> _Brief a_: Format every line of the records that follow the text as a Markdown table with two columns, "Row" and "Line", numbering the rows and skipping blank lines. Leave the pictures out.

> _Text provided_:
= = = = =
This can actually happen!

Aah!

While my two kids
who were usually happy

were unhappy, my one kid
who was never happy was.

He'd had girlfriends before,
but this was something special.

The last seven weeks
and two days have been so great.

I know, right?

But I don't think
we should go out anymore.

You want to just sit in the car
and explore our bodies?

Axl, what I'm saying is...

I think we should break up.

Wh-what?

Why? What... what did I do?

Nothing. It's just...

I don't know, like last week,
we were at the library,

and I was doing research

and you just kept staring
at that video game magazine.

It had a hologram of a dragon.

Which is cool,
but a whole hour?

I...

Look...

You are really fun.

I just think that I may need

someone a little less fun
and more focused, you know?

But we're, like, in love.

Hey. Is Morgan staying
for dinner?

No.

Aw, that's too bad.
I found a pan in the drawer.

I thought
I'd try cooking something.

You know, we could always order in.

Hey. Hey, what's wrong?

She broke up with me.
What?

Mom, I feel like I'm dying.

Oh. Oh, honey, I know.

I know. Shh.

Oh, God.

I forgot how soft his skin was.

What's up with Axl?

He's crying.

There's only
one logical explanation...

He's become a pod zombie!

Don't be ridiculous.

Okay. That is weird.

Hey.

He what's this?

Or something?

No, I'm fine.
Then why are you crying?

I'm not crying, okay? God!

Way to go, Mike.
We were hugging.

Ever since Mike made him feel
embarrassed about crying,

Axl was emotionally
closed off. Axl.

I want you to know
there is nothing wrong

with a man
showing his feelings.

- You got your hug. Now get off me, okay?
- There's just something I want you to hear.

Frankie, it's me.

You hear that?

It's our song, baby.

It came on the radio and I...

Oh, I had to call you.

Please, Frankie.
Please take me back.

I'm so lost without you.

Oh, God! Is that dad?

Yes. Yes, it is.

He left this on my machine after
we broke up for a few weeks

when we were first dating.

Are you serious?

♪ your baby needs
someone to believe in ♪

♪ I'm gonna hold on loosely,
but I won't let go ♪

see? Everyone hurts sometimes,
even your dad.

Dude,
he sounds like such a dork!

Is that how I sounded? God!

Who's the dork?

If you get this before morning,
call my pager.

I'm at the Chi-Chi's
on route 42,

waiting by the pay phone.

The chi-chi's
where we sat in back

and fed each other nachos,
remember?

I love you, Frankie.

I love you so much,
my heart...

Frankie, what are you doing?
Are you nuts?!

Where did you get that?!
What... what even is that?!

I can't believe
that you saved that.

Besides, I don't even think
that's me.

Okay. I gotta go.
= = = = =
> _Records for this exercise_:
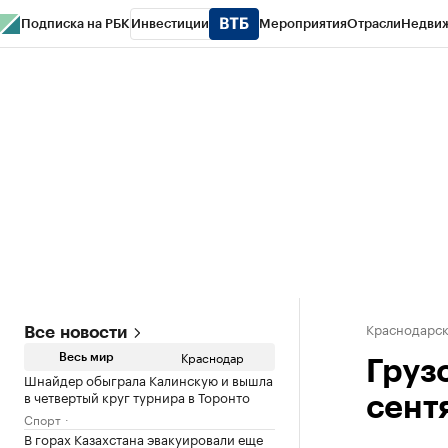
Подписка на РБК
Инвестиции
Мероприятия
Отрасли
Недви
РБК Курсы
РБК Life
Тренды
Визионеры
Национальные проекты
Горо
Газета
Спецпроекты СПб
Конференции СПб
Спецпроекты
Проверк
Краснодарск
Все новости
Краснодар
Весь мир
Груз
Шнайдер обыграла Калинскую и вышла
в четвертый круг турнира в Торонто
сентя
Спорт
В горах Казахстана эвакуировали еще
= = = = =
> _Brief b_: From the dialogue, copy the passage from "Nothing. It's just..." up to and including "a whole hour?", word for word.

> _Final answer a_:
| Row | Line |
|---|---|
| 1 | Подписка на РБК |
| 2 | Инвестиции |
| 3 | Мероприятия |
| 4 | Отрасли |
| 5 | Недви |
| 6 | РБК Курсы |
| 7 | РБК Life |
| 8 | Тренды |
| 9 | Визионеры |
| 10 | Национальные проекты |
| 11 | Горо |
| 12 | Газета |
| 13 | Спецпроекты СПб |
| 14 | Конференции СПб |
| 15 | Спецпроекты |
| 16 | Проверк |
| 17 | Краснодарск |
| 18 | Все новости |
| 19 | Краснодар |
| 20 | Весь мир |
| 21 | Груз |
| 22 | Шнайдер обыграла Калинскую и вышла |
| 23 | в четвертый круг турнира в Торонто |
| 24 | сентя |
| 25 | Спорт |
| 26 | В горах Казахстана эвакуировали еще |

> _Final answer b_:
Nothing. It's just...

I don't know, like last week,
we were at the library,

and I was doing research

and you just kept staring
at that video game magazine.

It had a hologram of a dragon.

Which is cool,
but a whole hour?